Styling is a colossal struggle, particularly on those days when I've pressed snooze one too many times (read: most days) and don't have time to do anything more than brush it back into a messy bun.
I still encounter the problem all thick-haired gals can relate to: brushing just makes it fluffy; no amount of conditioner is ever enough; and styling just takes hours.
So, I called upon renowned hairdresser Michael Van Clarke to help answer my thick hair woes for good, from the best haircut to the right hairbrush and products.
What's the best haircut for thick hair?
“Thick, healthy hair isn’t usually the problem," says Michael, “often it’s the haircut; and the roughness or lack of pliability that makes thick hair – especially coarser hair – difficult to style.”
The key, Michael says, is in precision layering. “One-length, A-line haircuts on already thick hair make it such hard work – long-layered shaping is the answer, particularly for long or mid-length cuts.”
This is best done when the hair is dry, as opposed to a traditional wet-cut technique, because this is when the hair is in its natural three-dimensional state and its unique features and type can be taken into account.

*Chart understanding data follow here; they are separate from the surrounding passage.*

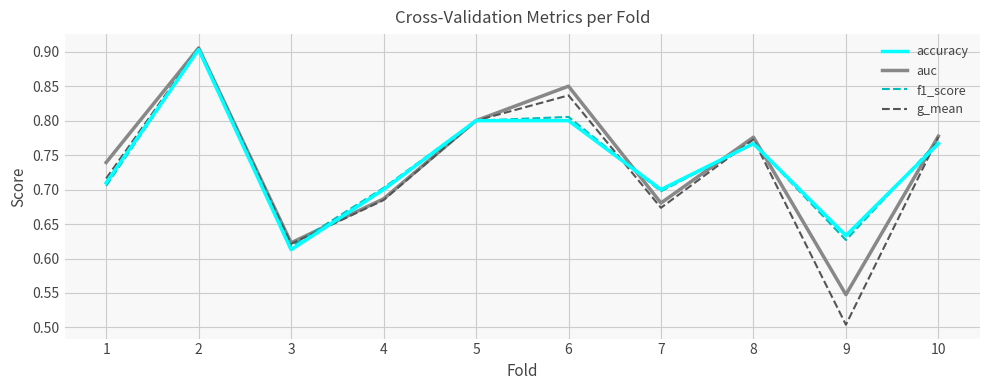

What is the total value across all series at 10?

3.1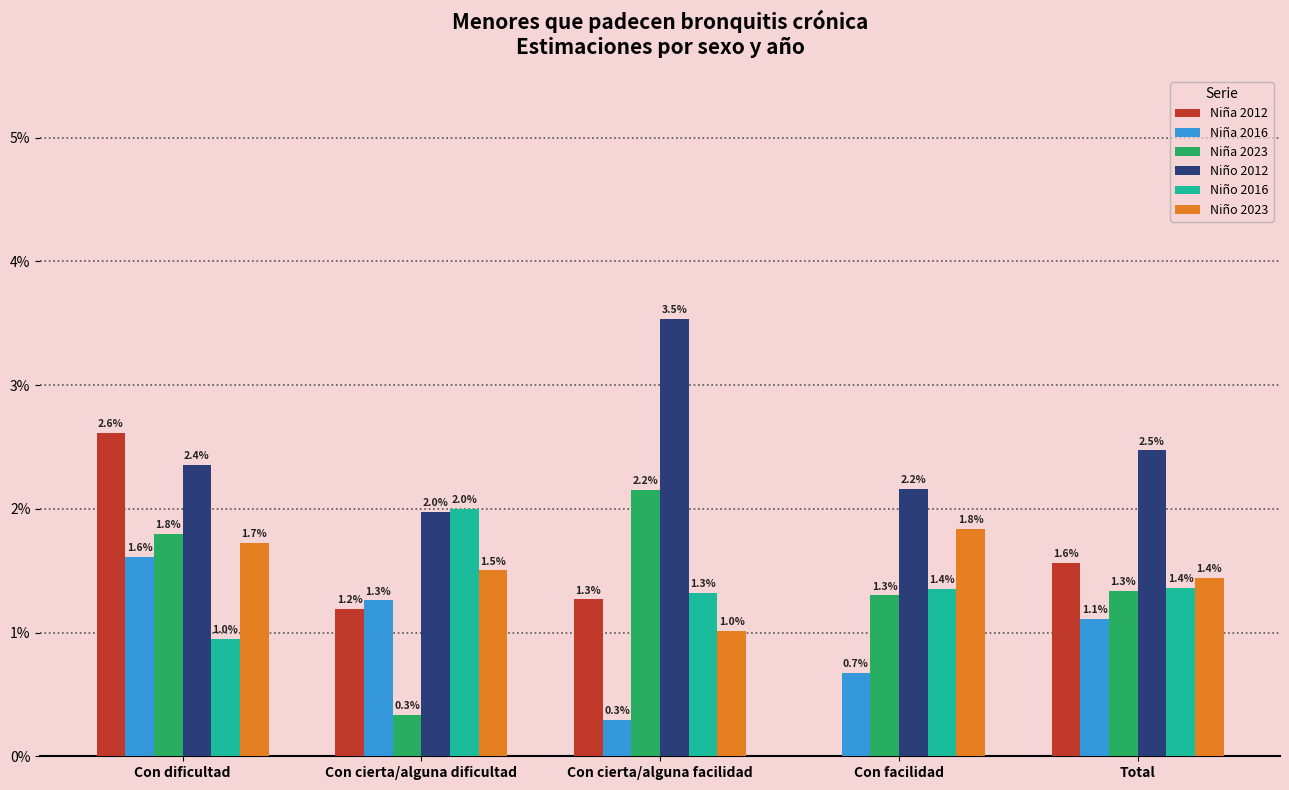

Are the bars horizontal?

No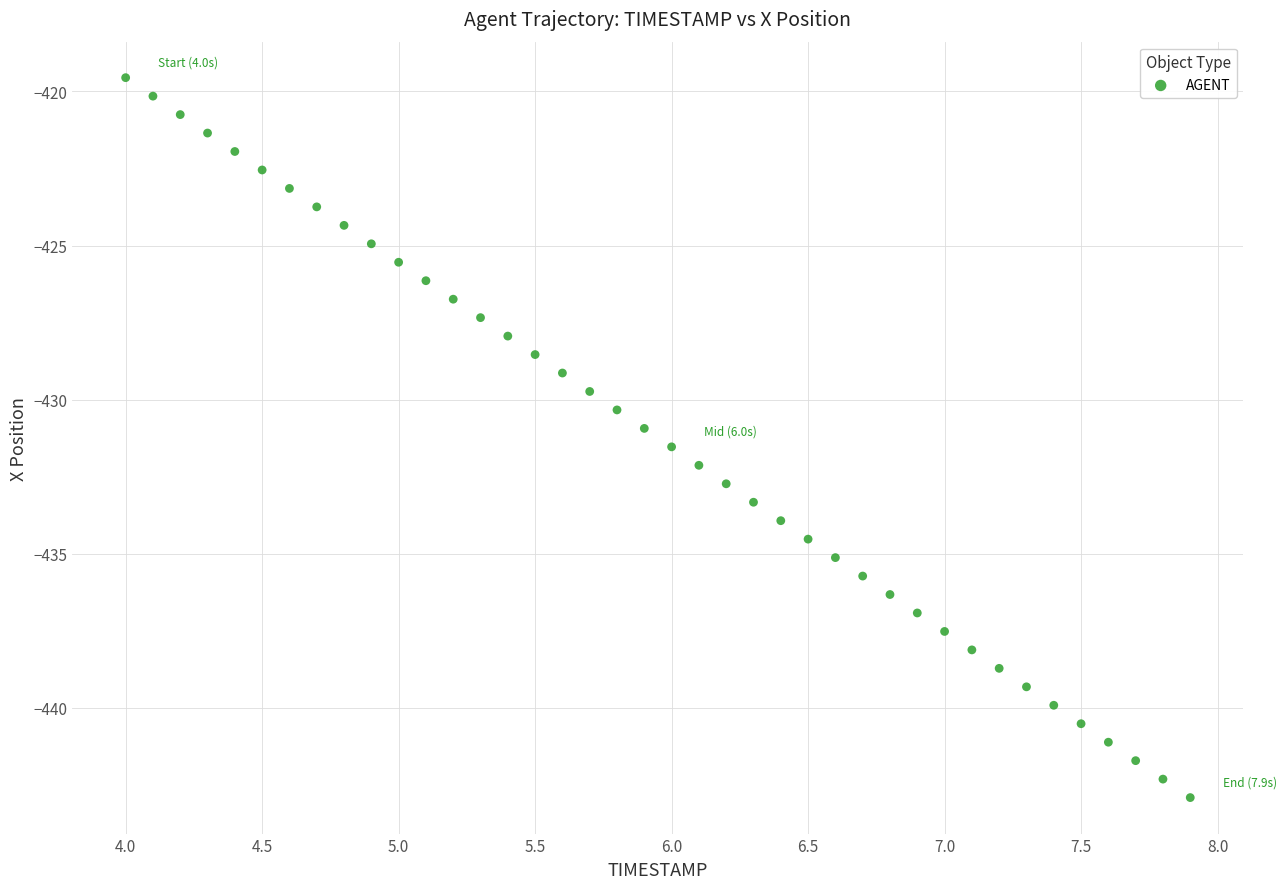

What is the range of Y values (max minus min)?

23.4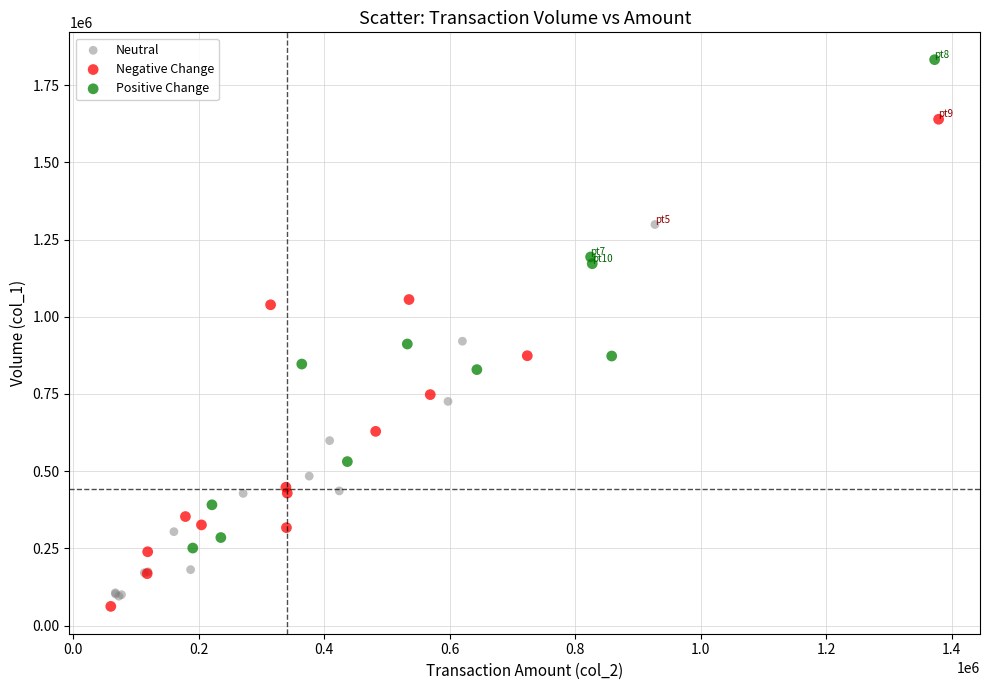

What are all the series names shown in the legend?

Neutral, Negative Change, Positive Change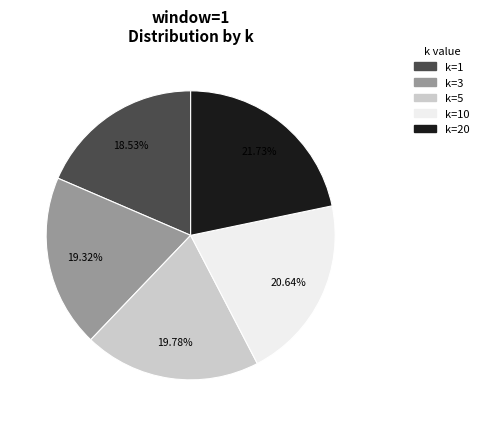

Is the sum of k=3 and k=10 greater than half?

No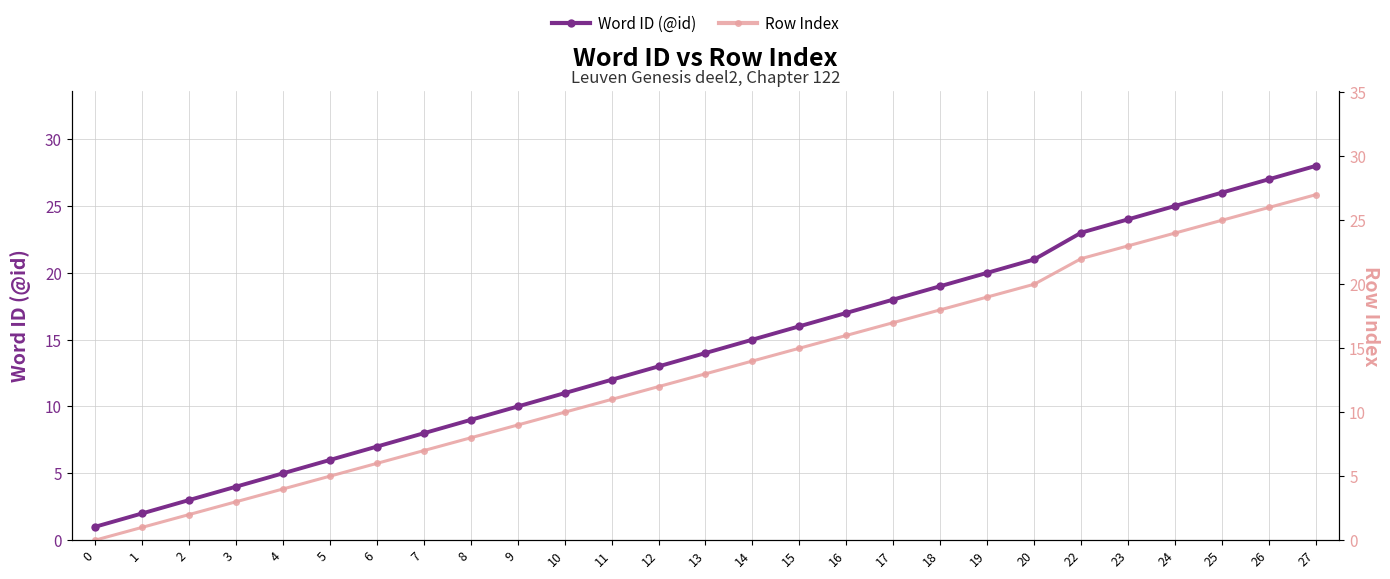

Which has a higher value, 6 or 2?

6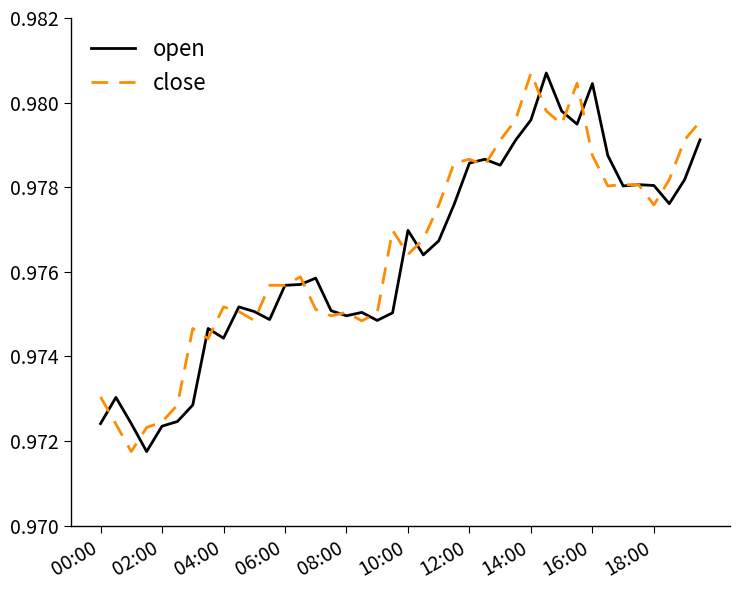

What is the sum of all close values?

39.1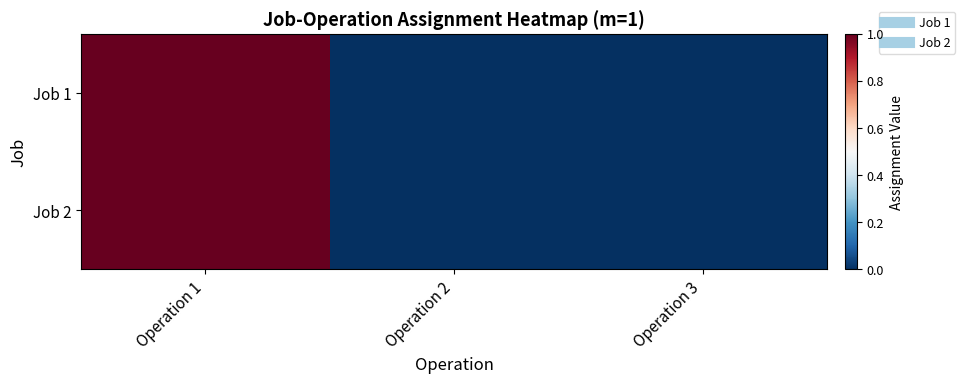

List the series in order of their peak value, lowest first.

Job 1, Job 2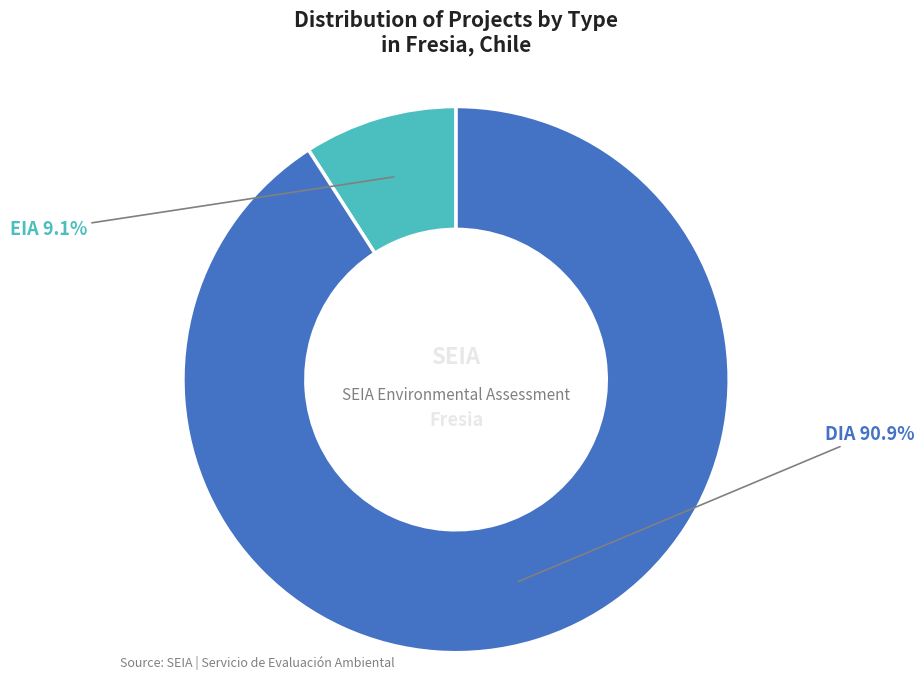

To the nearest percent, what is the average slice percentage?

50%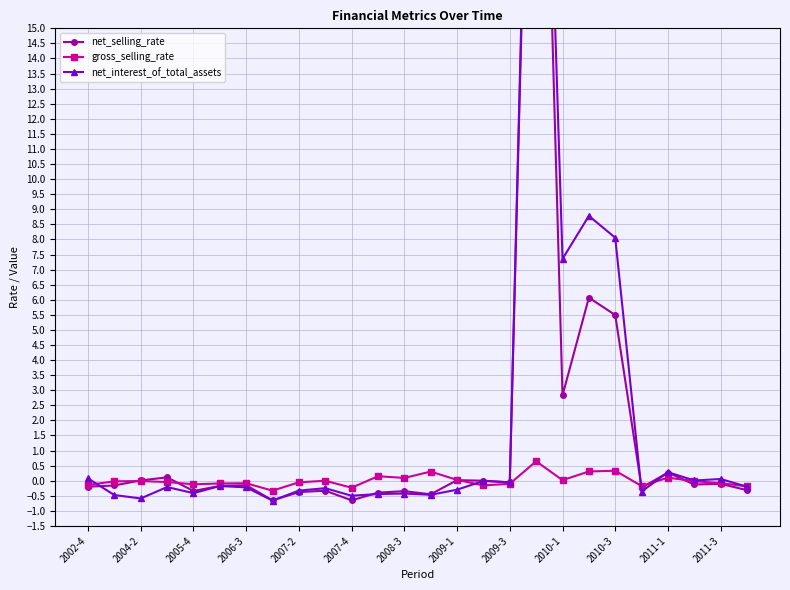

Where is net_interest_of_total_assets nearest to the value 17?

19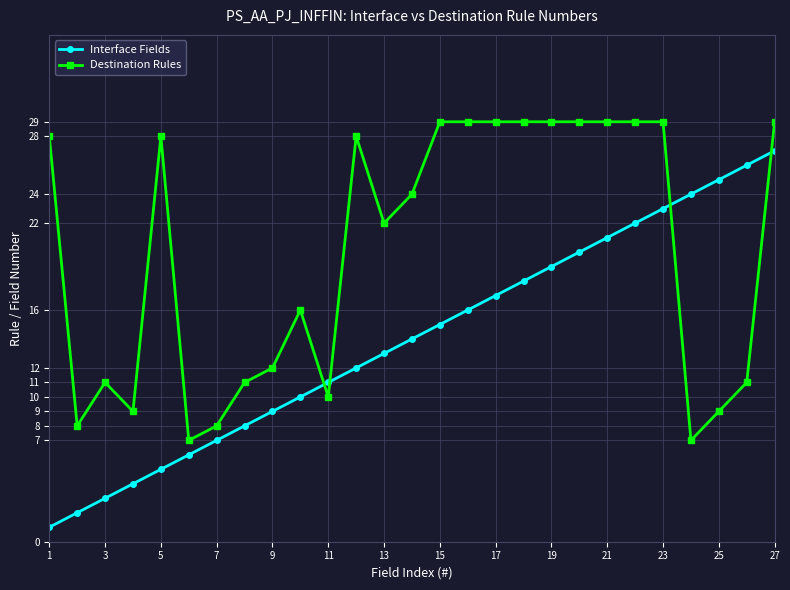

What is the sum of all Destination Rules values?

539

Michael calls this is ‘Diamond Dry Cut’ approach; sculpting dry so you can see the shape of hair evolve. This is particularly useful for thick hair as precise layering can add movement and balance, to ensure hair isn't too bottom-heavy and ‘pulled down’ towards the ends, making it flat and lifeless.
Precision layering also cuts home-styling times in half, Michael says. “Clients of mine used to have bog-standard, one-length haircuts that were totally inappropriate on such thick, textured hair. Their home-styling times dropped from an entire hour to just 10 minutes.”
What sort of hairbrush should I use?
“Poor-quality hairbrushes can do enormous damage, both from the friction the bristles create on the hair shaft, to the snagging, tangling and breakage a poorly-designed brush will cause,” says Michael. “The type of bristle, the density of bristle, and the variation of bristle length are all critical to how the brush work.”
High-quality brushes come at high price points, but they're one of the best investments you can make for your hair – a good hairbrush should last years, if not a lifetime.
Avoid brushing wet hair (stick to a wide-tooth comb) and try not to over-brush, Michael says. Long, thick hair may benefit from a paddle brush with a round brush for styling.
Nylon bristles are great at detangling, as are boar bristles, which use the natural oils from your scalp and gently detangle without harsh pulling. There are plenty of synthetic and vegan options on the market, too.
What are the best products for thick hair?
When it comes to keeping thick hair healthy and manageable, the key is finding nourishing products that don't weigh hair down. “Products that properly hydrate and soften the hair will put a more fluid, glossy vibe back into the look,” says Michael.
"Avoid silicone ingredients that displace water, making hair more prone to frizz and breakage. Look out for dimethicone or cyclopentasiloxane on the ingredients list, or other versions of ‘-cone’ or ‘-conol’.